False memories helps to keep fit, researchers say

Powers of suggestion like those employed by TV mind manipulator Derren Brown can turn dieters off certain foods, researchers have found.

Psychologists in the United States successfully planted false memories into the minds of volunteers to convince them that strawberry ice cream made them ill as a child.

Subsequently, the volunteers no longer enjoyed strawberry ice cream and the food became one they avoided.

Dr Elizabeth Loftus, from the University of California at Irvine, who led the study, said: "We believe this new finding may have significant implications for dieting.

"While we know food preferences developed in childhood continue into adulthood, this work suggests that the mere belief one had a negative experience could be sufficient to influence food choices as an adult."

The experiment mirrored the techniques used by psychological illusionist Derren Brown, who is able to control people's behavior and "read" their minds through suggestion.

According to Scotsman, researchers asked 335 students to fill in questionnaires about their food preferences and experiences, reports Daily Mail.

They were told their answers had been put in a computer, which informed one group they had been made sick by eating strawberry ice-cream as a child.

Dr Loftus said: "People do develop aversions to foods.
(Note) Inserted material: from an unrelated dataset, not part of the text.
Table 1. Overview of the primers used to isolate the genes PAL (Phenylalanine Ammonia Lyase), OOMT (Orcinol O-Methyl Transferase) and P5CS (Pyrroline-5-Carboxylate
For example, something novel like béarnaise sauce may make someone sick once, and they can develop a real aversion to that food.

"And with alcohol, there's a medication that actually makes alcoholics sick if they drink, and the idea is to develop an aversion so that the person avoids drinking.

The researchers, who reported their findings in the journal Proceedings of the National Academy of Sciences, said they were unable to turn students off chocolate chip cookies in the same way.

They said this might be because it is more difficult to form false beliefs about frequently eaten foods.